A researcher whose work has focused on the behavioural effects of MDMA has questioned the "hyped up" findings from research into psychedelics' potential to treat PTSD.
Melbourne University researcher Dr Gillinder Bedi says the small number of participants in current trials likely skew results and federal funding would be best directed towards sizing up.
Her comments followed Health Minister Greg Hunt's announcement this week that $15 million will be available to researchers to investigate the potential of psychedelics to treat mental illness.
The Health Department said strong evidence had emerged internationally that ketamine, psilocybin, and MDMA offer promising solutions.
Psychedelic Research in Science and Medicine Dr Stephen Bright said several studies already approved in Australia could double their scope with a fraction of the grant funding available.
Dr Bedi said trials tended to have relatively small sample sizes so results should be viewed with a little scepticism.

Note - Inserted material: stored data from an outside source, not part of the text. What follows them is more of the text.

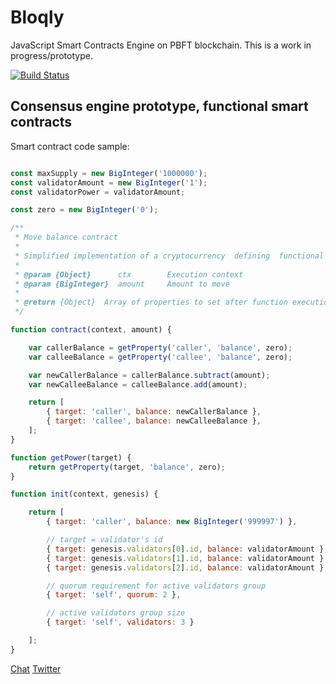 # Bloqly

JavaScript Smart Contracts Engine on PBFT blockchain. This is a work in progress/prototype.

[![Build Status](https://travis-ci.org/slavasn/bloqly.svg?branch=master)](https://travis-ci.org/slavasn/bloqly)

## Consensus engine prototype, functional smart contracts

Smart contract code sample:

```JavaScript

const maxSupply = new BigInteger('1000000');
const validatorAmount = new BigInteger('1');
const validatorPower = validatorAmount;

const zero = new BigInteger('0');

/**
 * Move balance contract
 *
 * Simplified implementation of a cryptocurrency  defining  functional  smart contract
 *
 * @param {Object}      ctx        Execution context
 * @param {BigInteger}  amount     Amount to move
 *
 * @return {Object}  Array of properties to set after function execution
 */

function contract(context, amount) {

    var callerBalance = getProperty('caller', 'balance', zero);
    var calleeBalance = getProperty('callee', 'balance', zero);

    var newCallerBalance = callerBalance.subtract(amount);
    var newCalleeBalance = calleeBalance.add(amount);

    return [
        { target: 'caller', balance: newCallerBalance },
        { target: 'callee', balance: newCalleeBalance },
    ];
}

function getPower(target) {
    return getProperty(target, 'balance', zero);
}

function init(context, genesis) {

    return [
        { target: 'caller', balance: new BigInteger('999997') },

        // target = validator's id
        { target: genesis.validators[0].id, balance: validatorAmount },
        { target: genesis.validators[1].id, balance: validatorAmount },
        { target: genesis.validators[2].id, balance: validatorAmount },

        // quorum requirement for active validators group
        { target: 'self', quorum: 2 },

        // active validators group size
        { target: 'self', validators: 3 }

    ];
}

```

[Chat](https://riot.im/app/#/room/#bloqly:matrix.org)
[Twitter](https://twitter.com/slava_snezhkov)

"I think it's a bubble," Dr Bedi said.
"That's not to say I don't think it works, I think it's possible it does. I don't think it probably works anywhere near as well as has been shown so far."
Dr Bedi said results had been published whereby a "waitlist" control group was used, rather than a control group given a placebo drug.
She said therefore people desperate for treatment were made to keep waiting, potentially leading to worsened mental health reporting from the control group.
I don't think it probably works anywhere near as well as has been shown so far.Gillinder Bedi
The participants who were chosen to be administered the MDMA were also likely to report better outcomes because psychedelic-assisted therapy had been so hyped up, she said.
Dr Bedi said the best way to combat the hype was for big studies run by sceptical researchers with no connection to the advocacy.
"It's a blessing and a curse," Dr Bedi said.
"The blessing is that without the advocates this work would not have been done.
"Some of them have made this their life mission and it's to their credit that they've gotten as far as they have.
"But I think the downside of that is it creates a non-financial conflict of interest, whereby they so strongly believe that it already works that you produce very strong expectancies which can seriously affect outcomes."
Dr Bedi said it would cost $2.5 to $3 million for a good clinical trial in Australia and funding two such trials in each grant round would be the best use of the money.
She has been transparent in her plan to apply for funding for MDMA research in Melbourne.
Former Australian Defence Force member Eternity Hausen has welcomed the federal funding announcement.
Ms Hausen and fellow ADF member Emily Hetherington will launch Enlighten Mental Health in May, an online service offering alternative treatments for service personnel and the public.
Ms Hausen said they were currently partnering with general practitioners in Canberra to provide psychedelic-therapy for people experiencing PTSD.
"It is early days, however, we are currently in talks with leading researchers at universities Australia wide to discuss a joint proposal for clinical trials," Ms Hausen said.
"We hope to hear from the ADF health and psychology sections soon to discuss how we can work together to ensure those ADF members who need this support are able to participate."